Getting Pretty Close

Conventional analysts often use a variety of data sets and software-based tools to aid in their forecasts of the market. When several analysts make predictions on a particular asset class, such as cryptocurrency, their predictions are pooled to form an average trendline, forecasting the best case, worst case, and likely scenarios. 

While considerable work goes into such analyses, they are far from perfect. Some of the top-rated analysts would like to believe they can accurately predict future price movements. However, their confidence declines considerably when asked if they would put their life savings behind such a prediction, and rightfully so; at the end of the day, a forecast is simply a data-driven educated guess.

Not All AI is Built the Same

The terms “artificial intelligence” and “machine learning” will elicit various responses depending on whom you ask. Conspiracy theorists who loved the Terminator franchise would have a vastly different sentiment from a computer scientist who understands the limitations of AI and ML.

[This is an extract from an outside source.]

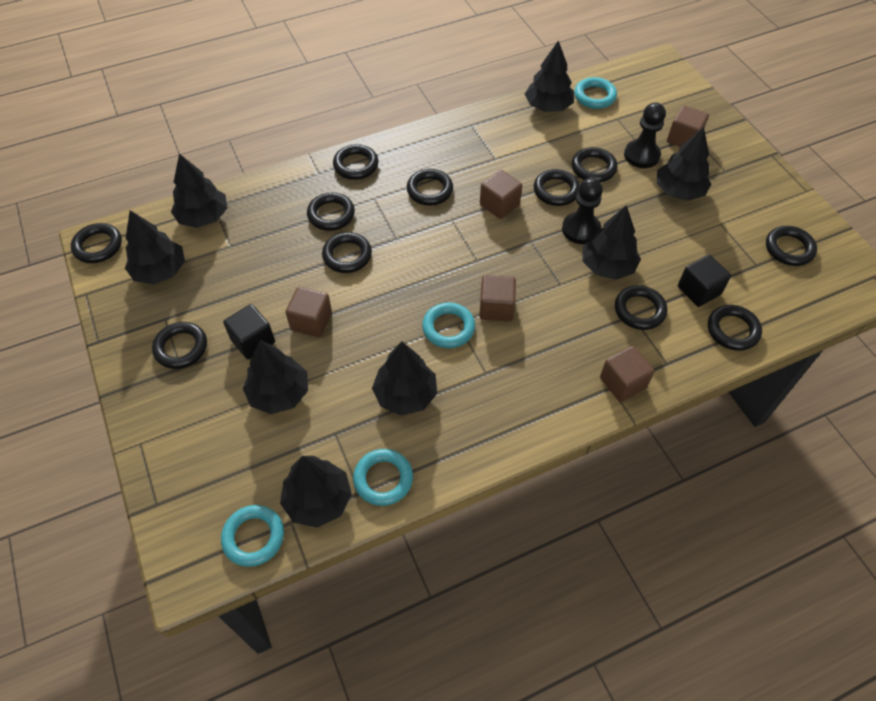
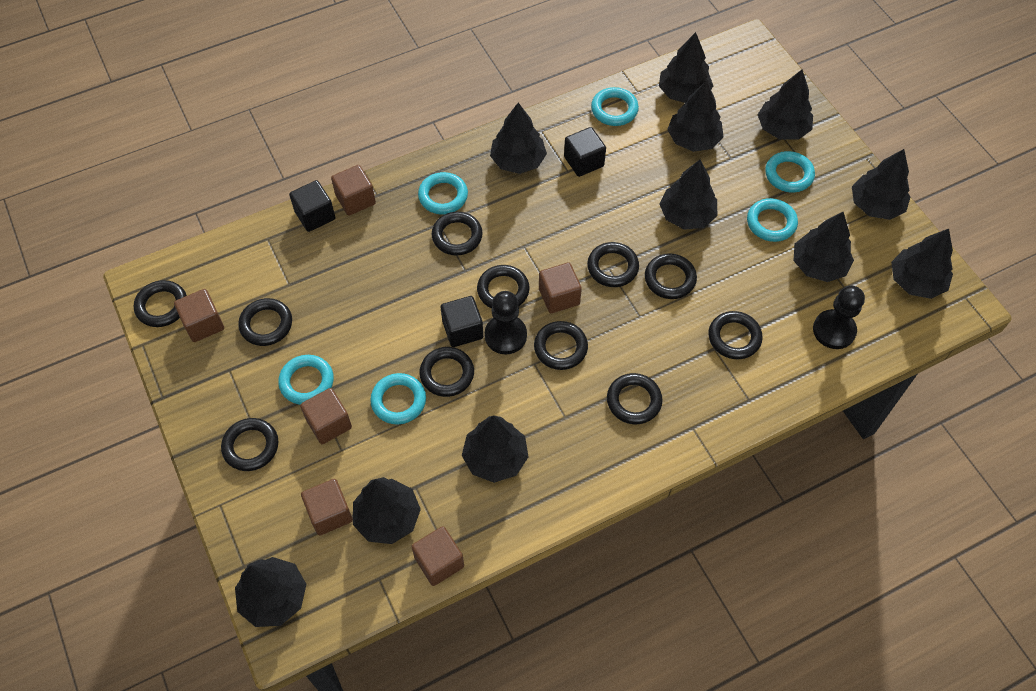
black cube: [223,304,275,359] [678,254,731,307] = 2 -> [289,180,335,232] [441,296,483,347] [564,127,606,177] = 3
black tree: [125,210,185,284] [171,154,228,228] [243,340,308,414] [280,456,352,528] [372,342,437,416] [525,40,574,112] [583,205,641,280] [657,127,711,201] = 8 -> [235,557,306,627] [353,477,421,544] [462,415,529,483] [490,103,547,174] [659,32,713,103] [660,160,717,230] [667,81,724,152] [758,70,813,139] [794,212,854,282] [852,149,910,220] [891,229,953,299] = 11
brown cube: [285,287,332,337] [479,275,516,321] [480,170,522,219] [600,346,655,402] [667,105,709,147] = 5 -> [174,289,224,342] [300,388,352,444] [301,479,353,536] [331,165,376,216] [411,526,464,586] [539,262,582,313] = 6
turquoise ring: [221,505,284,567] [353,449,413,506] [422,303,475,348] [574,77,617,109] = 4 -> [278,355,334,405] [370,373,426,424] [418,172,468,214] [591,87,639,126] [747,198,798,242] [765,151,815,193] = 6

AI is often used as a catch-all term to describe a computer process outperforming the most intelligent humans. While the definition can be dynamic and change over time, the general idea of what constitutes AI revolves around developing systems that can perform tasks that traditionally require human intelligence, such as object recognition and decision making.

Naturally, AI must be programmed to work on a specific task at hand. Thus, an AI platform built for manufacturing would be vastly different from one built for crypto sentiment analytics.

Man vs. Machine

To compare the human brain to that on an AI would be akin to comparing apples to pineapples. Both were “built” for quite different purposes, the former for survival, the latter for efficiency. While a human brain can regulate blood pressure and insulin production with relative ease, it fails dramatically at processing tens of thousands of data points per second.

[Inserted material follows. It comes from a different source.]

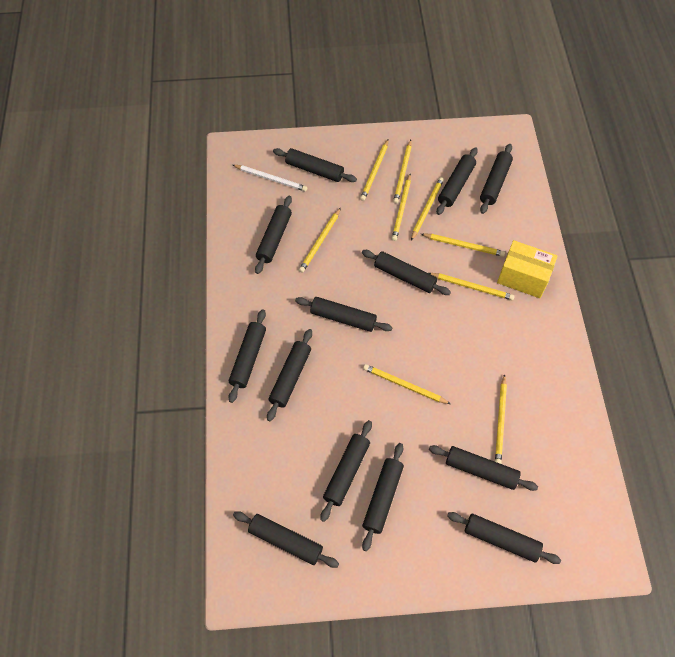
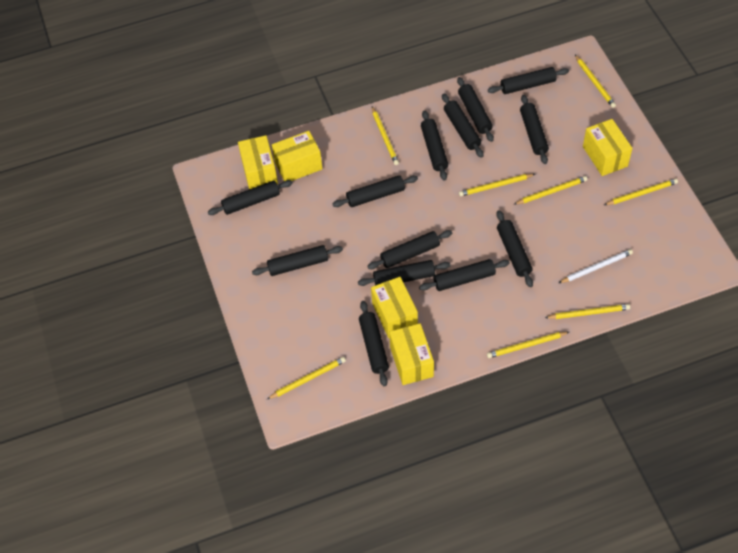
yellow box: [497,240,558,298] = 1 -> [238,135,278,189] [272,131,322,181] [371,277,418,338] [389,323,434,385] [583,119,633,176] = 5
yellow pencil: [299,208,341,273] [360,140,388,201] [363,364,451,404] [392,174,411,241] [393,140,412,204] [411,177,444,241] [421,234,505,257] [429,273,515,300] [495,374,507,464] = 9 -> [267,357,346,399] [372,107,399,165] [459,174,535,196] [487,332,569,358] [514,176,587,204] [545,304,630,319] [575,55,616,108] [604,178,678,205] = 8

Prior to the use of AI in forecasting algorithms, analysts would rely on robust technical analyses paired with a fundamental understanding of the markets to make their predictions as accurate as possible. When designing a neural network for crypto sentiment analysis, that program is focused on one task: predicting the future price of cryptocurrency.

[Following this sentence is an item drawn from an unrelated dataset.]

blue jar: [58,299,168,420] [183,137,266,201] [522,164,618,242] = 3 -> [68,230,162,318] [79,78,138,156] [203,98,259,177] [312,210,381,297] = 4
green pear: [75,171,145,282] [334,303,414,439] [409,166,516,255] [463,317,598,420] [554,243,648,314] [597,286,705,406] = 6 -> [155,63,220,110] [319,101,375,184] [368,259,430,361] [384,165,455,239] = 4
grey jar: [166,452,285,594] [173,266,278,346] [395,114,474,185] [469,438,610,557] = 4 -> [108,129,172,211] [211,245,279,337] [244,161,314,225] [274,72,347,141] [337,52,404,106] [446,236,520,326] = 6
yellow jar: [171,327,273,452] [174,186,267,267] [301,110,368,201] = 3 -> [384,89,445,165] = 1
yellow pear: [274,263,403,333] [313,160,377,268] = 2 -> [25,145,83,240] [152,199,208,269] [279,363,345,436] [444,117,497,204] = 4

The underlying applications powering services like AIRISTREND focus on pattern recognition and analyzing the relationships between historical data sets and real-time price movements. Also, they do this very, very fast.

Leveraging the Machines

Immense processing power paired with a limited scope of work enables machines to perform laps to the tune of lightyears around their human counterparts. While traditional analyst predictions are akin to a coin toss, AI-based predictions can get extremely close because of the underlying mechanisms used. At the end of the day, crypto price movement is based on real-time demand, so having the capacity to analyze hundreds of thousands of transactions in relatively no time ensures a far better prediction than traditional conventional forecasting methods alone.

The real power behind the use of AI analysis is not in the robust processing power by itself, rather the barriers it brings down with it. While conventional analysts would have you believe they derive their predictions from pen and paper calculations, the reality is they often use expensive software-based tools generally available only to institutional investors. The rise in AI-based applications naturally drives down the cost of AI technology, allowing retail traders to level the playing field.

Because all markets, including crypto, operate on a zero-sum principle, those with access to more information will naturally come out on top. By bringing down the barriers to such technology, retail traders no longer must succumb to a choice between expensive portfolio managers and dumb luck. The other side, however, is that with the increased usage of such technology on the institutional side, retail traders are almost required to leverage similar technologies in order to stay competitive. 

Luckily, services like AIRISTREND allow such traders to stay competitive within the crypto markets at considerably lower costs. Through the use of AI and ML in the crypto markets, we can eliminate much of the biases and emotion-driven triggers that result in bad forecasting and, subsequently, bad trades.